Saturday, December 31, 2011

It Is All About Perspective

In class this month we have argued over whether the characters we have been reading about are heroes or not.  There was a great deal of disagreement when it came to Oknokwo; he is defined as a modern hero but can we view him as a hero?  People brought up the point that he beat his wife and he never helped others.  Though if you look at the definition of a modern hero he fits.  He is a character that has weakness.  In the article "The Challenge of Cultural Relativism" two of the arguments stuck out to me.  The first is the one right in the first paragraph about the differences in societies.  One believes that you should eat your dead and another is disgusted by the idea.  It does not make one belief wrong and the other belief right.  This is the way people grew up it is their culture. In Psychology class we studied the difference between sensation and perception.  Sensation is the same for every person it is what you see, hear, smell, feel, and taste.  Perception on the other hand is how you process this sensation.  Is what you see pleasant or is it revolting or something in between.  The second argument in the article that provoked my interest was in "The Consequences of Taking Cultural Relativism Seriously."  The first consequence it listed was about not judging others customs to be morally inferior to our own.  When I first read this I agreed completely; people may be different but they have their own morals and it is not our right to interfere.  Once I read their explanation I had a change of heart.  Their example was about the Holocaust according to this rule it would have been morally wrong of us to interfere with what the Nazi's were doing to the Jews. This made me contemplate what is the line for when you can judge another's culture.  I think this is why humans judge others instinctively; it is the choice to not act upon these judgements or to act upon them that matters.  This brought me back to Thing Fall Apart.  The class judged Oknokwo as not being a hero because he hurt others although we did grudgingly beseech him the fact that he was a hero to his own society.  We took own judgements and each of us individually decided if we could pass up our moral judgements to allow him to be a hero.

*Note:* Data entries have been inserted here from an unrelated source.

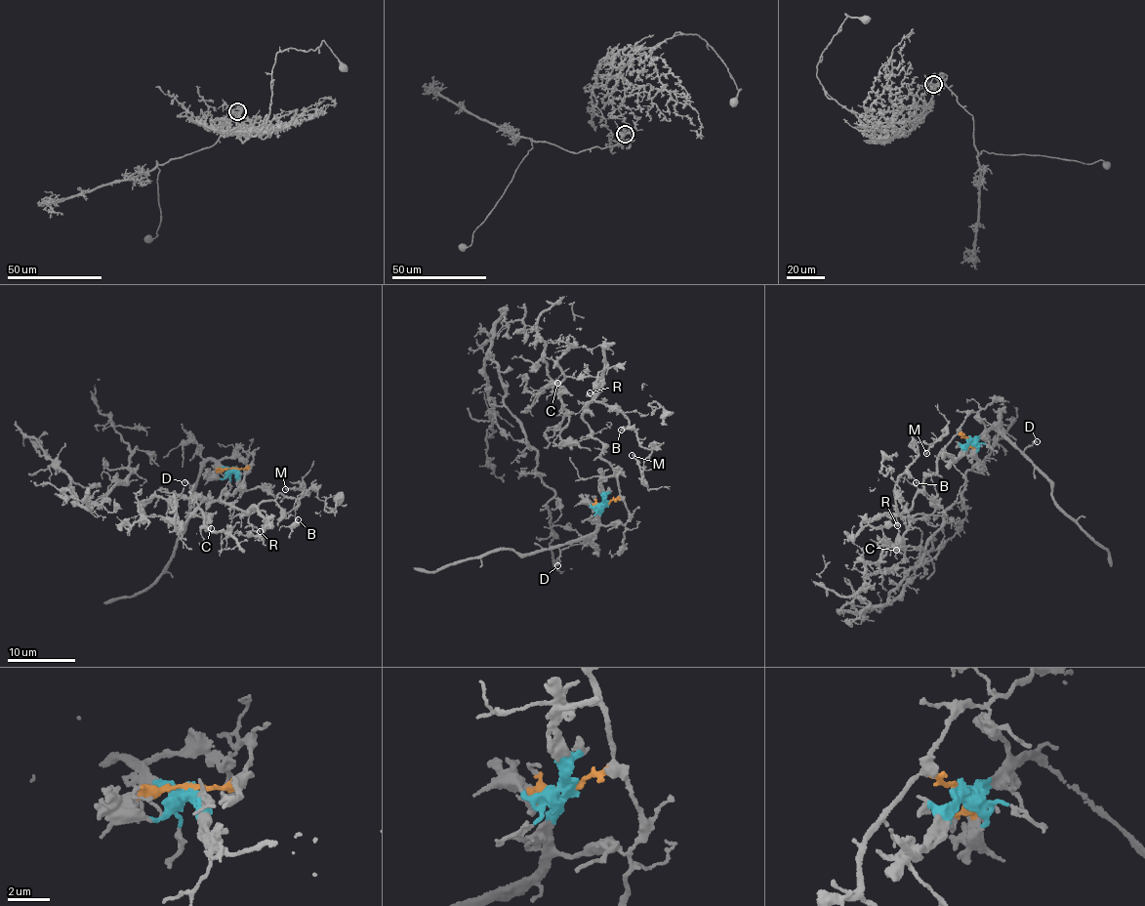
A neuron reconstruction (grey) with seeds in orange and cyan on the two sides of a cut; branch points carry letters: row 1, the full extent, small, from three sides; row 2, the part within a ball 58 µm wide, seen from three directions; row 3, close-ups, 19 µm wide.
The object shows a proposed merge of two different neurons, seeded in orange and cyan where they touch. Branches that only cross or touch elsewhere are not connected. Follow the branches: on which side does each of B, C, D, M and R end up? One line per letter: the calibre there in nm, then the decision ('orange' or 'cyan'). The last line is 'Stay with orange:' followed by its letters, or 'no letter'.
B: 110 nm | orange
C: 150 nm | orange
D: 150 nm | cyan
M: 160 nm | orange
R: 90 nm | orange
Stay with orange: B, C, M, R

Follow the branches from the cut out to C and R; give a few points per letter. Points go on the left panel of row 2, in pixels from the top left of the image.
C: (233, 468), (247, 467), (249, 472), (240, 487), (210, 501), (192, 499), (196, 497), (195, 513), (211, 528)
R: (233, 468), (249, 472), (240, 488), (225, 490), (222, 500), (260, 531)

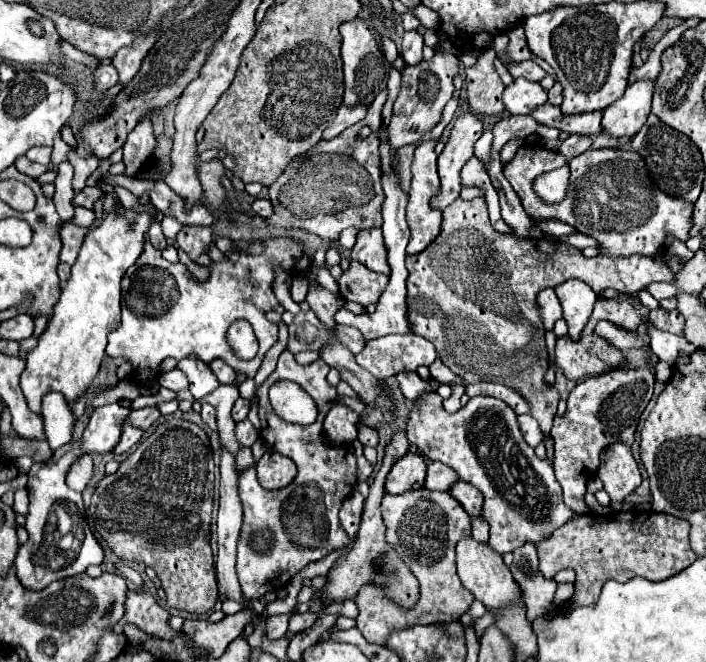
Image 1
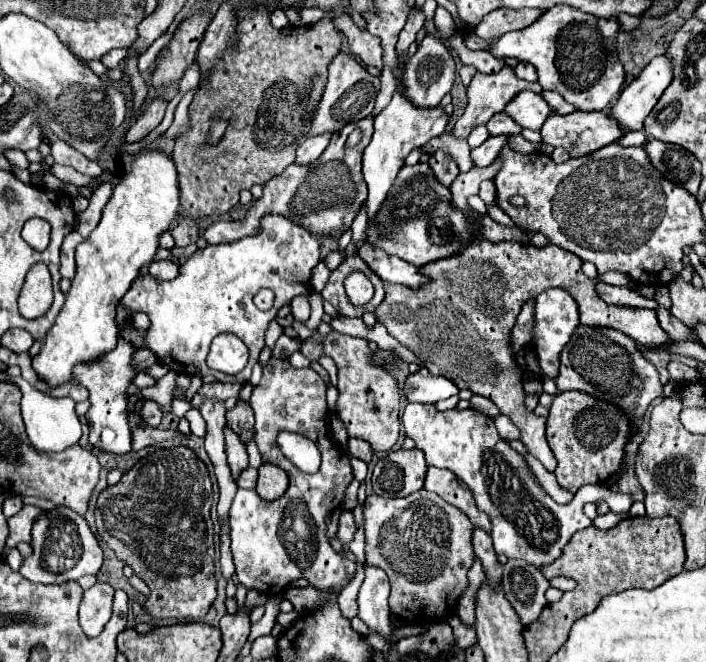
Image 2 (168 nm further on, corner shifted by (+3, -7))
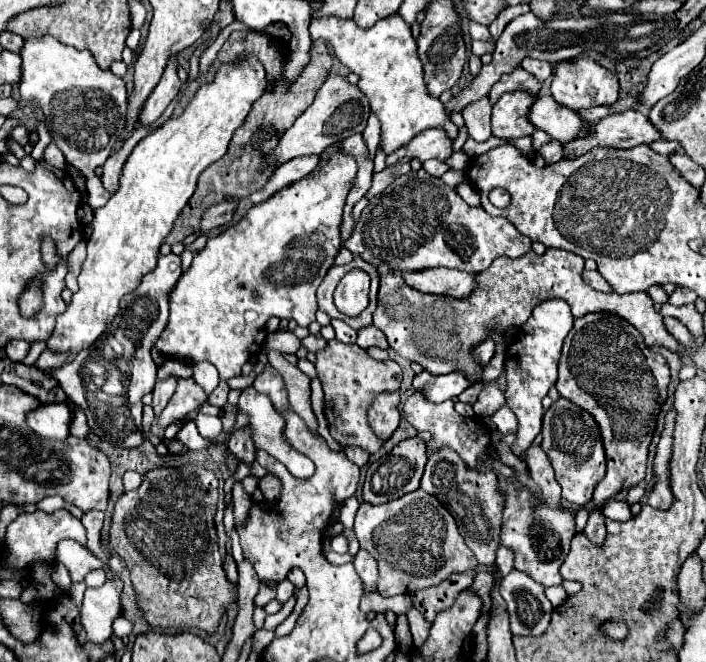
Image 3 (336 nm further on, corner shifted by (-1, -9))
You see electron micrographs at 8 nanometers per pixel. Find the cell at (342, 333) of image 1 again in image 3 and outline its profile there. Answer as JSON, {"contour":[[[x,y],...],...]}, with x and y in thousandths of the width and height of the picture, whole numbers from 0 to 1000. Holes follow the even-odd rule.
{"contour":[[[469,514],[460,529],[449,532],[446,556],[449,556],[449,571],[460,592],[460,628],[466,637],[469,659],[486,677],[508,674],[523,686],[534,683],[542,668],[531,656],[525,656],[517,631],[517,613],[523,613],[523,607],[528,604],[528,595],[537,595],[540,589],[568,586],[568,553],[557,544],[534,547],[506,520],[494,523],[480,514]]]}

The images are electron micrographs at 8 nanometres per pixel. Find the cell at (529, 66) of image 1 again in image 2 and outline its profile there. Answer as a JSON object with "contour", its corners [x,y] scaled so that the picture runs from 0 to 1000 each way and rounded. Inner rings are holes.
{"contour":[[[737,92],[729,101],[729,112],[738,121],[745,121],[746,124],[761,124],[762,119],[756,100],[741,92]]]}

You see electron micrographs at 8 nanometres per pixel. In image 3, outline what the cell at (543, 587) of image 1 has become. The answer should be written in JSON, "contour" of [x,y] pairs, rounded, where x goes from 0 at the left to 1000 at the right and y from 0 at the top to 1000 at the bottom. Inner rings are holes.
{"contour":[[[727,861],[710,873],[707,897],[718,909],[724,958],[763,961],[775,952],[783,915],[766,882],[735,861]]]}

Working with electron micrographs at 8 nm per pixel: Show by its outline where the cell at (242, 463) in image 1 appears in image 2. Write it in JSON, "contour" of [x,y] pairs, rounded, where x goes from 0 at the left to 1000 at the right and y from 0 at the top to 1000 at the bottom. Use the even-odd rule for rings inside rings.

Tuesday, November 29, 2011

Wuthering Choices

In class during the Wuthering Heights in-class teaching Mrs. Burnett said something that caught my interest.  Catherine had to chose between Heathcliff and Edgar.  She didn't have a choice to not chose.  I thought about this and she really did not.  During her time women were suppose to marry and have children and take care of the house.  That was their job and that's what they had to do.  This made me think about myself. I have no choice right now either.  Technically I do, but it doesn't feel like it.  I have no choice but to chose a college.  I must apply and I must get in there is no other option.  Otherwise I will be stuck working at Domino's my whole life.  Now there's nothing wrong with those who end up there; its just not fantasized about in our society.  (But there kind of is something wrong.)  Ever since I was born, I knew that one day I was going to grow up and go to college.  No other future even entered my mind; honestly I thought there was no other future.  This is just what you did.  Now I am finally realizing why some people do not go and why some people cannot.  This is more than some people can handle; it is more than some people can afford.  The stress is getting to me.  If I place the sentence right here then I will get in the college but if I place it somewhere else well! I will not be getting in!  I know that this is ridiculous and that one sentence will not decide my fate but right now it feels that way.  I can see Catherine sitting in her room etching the names of her two loves on her windowsill, trying to decided which one is perfect for her.  I am doing it myself in a different way. I'm sitting there with a calculator in hand seeing which college I can afford.  I almost wish I could write to her and tell her things do not change.  I think she would know that though.  Two hundred years later and I'm sitting here choosing a fate.  I do not have a choice but to decide.  I guess I am lucky though, I do not have to get married right now; I am just picking out the best way to educate myself.  I hope I am happy with my decision even though Catherine was not.

Sunday, October 30, 2011

So you think you are a hero?

In our society everyone wants to be a hero; everyone wants to have a hero.  We go around searching for this so called hero but are we looking in the right place? During class this month we have looked at two kinds of heroes: an epic hero, Beowulf, and a classical hero, Oedipus.  Beowulf is big and strong; he is brave and risks his life for human kind going off to fight dragons and monsters.  Now this kind of hero can not possibly exist in this society.  A single man (or woman, but women normally are not heroes in our society) can not go out on his own hunting down monsters.  Maybe if he is a policeman he can catch criminals, but still, that is a force of people not a single person.  Oedipus is a classical hero; in my opinion, I think he is a hero because he took it upon himself to find Laius' murderer not for himself but to better the city.  Then when he finds out the murderer is himself he does not shy away from the punishment but takes it and this shows mental strength that many do not possess.  I think that many would have trouble thinking of Oedipus as a hero because they do not appreciate mental strength.  Superheroes are always super strong, they can fly, or they shoot lasers with their eyes.  There is not a hero that can take a lot of mental abuse and still have self-confidence.  There is not a hero that fights bullies with wit and not violence.  All of our heroes fight and use physical forces to overcome great odds.  Society does not want to read about, or watch a movie about, someone that uses their keenness to combat a bad person.  People love violence and exciting chases and physical displays.  This is what superheroes give to our society.  This is what people want and that is why heroes are so hard to find.  Not because they do not exist but because we are looking in the wrong place.

Saturday, October 1, 2011

September Blog

In all three of the summer reading books The Power of One, The Fountainhead, and the Invisible Man segregation and bias were present.  In The Power of One Peekay is a white boy in an African area.  In The Fountainhead Roark designs buildings that were shunned by architects.  In The Invisible Man, the IM is a black man trying to fit into a white society.  In two of these novels the segregation springs from skin color and racism.  Peekay was made fun of and abused because he was white.  The IM was used because they thought he was smart for a black man.  In my Psychology class we watched a program that was done by Oprah.  Everyone in her audience was convinced of the fact that people with blue eyes were not as smart as those with brown eyes.  People believed this easily.  The people with blue eyes were offended that they were not being treated fairly.  After they found out it was an experience and not a true fact, a few of the people with blue eyes claimed they now knew what it was like to be a black person in America.  Now I have to say, I do not know what it is like to be discriminated against (not to that degree anyway.) I think that you can never understand unless you live in that situation every day.  These books and this experience that Oprah did are ways to get a glance at what it feels like to live the life of a discriminated person.  I find it interesting that these two classes were parallel in their teachings.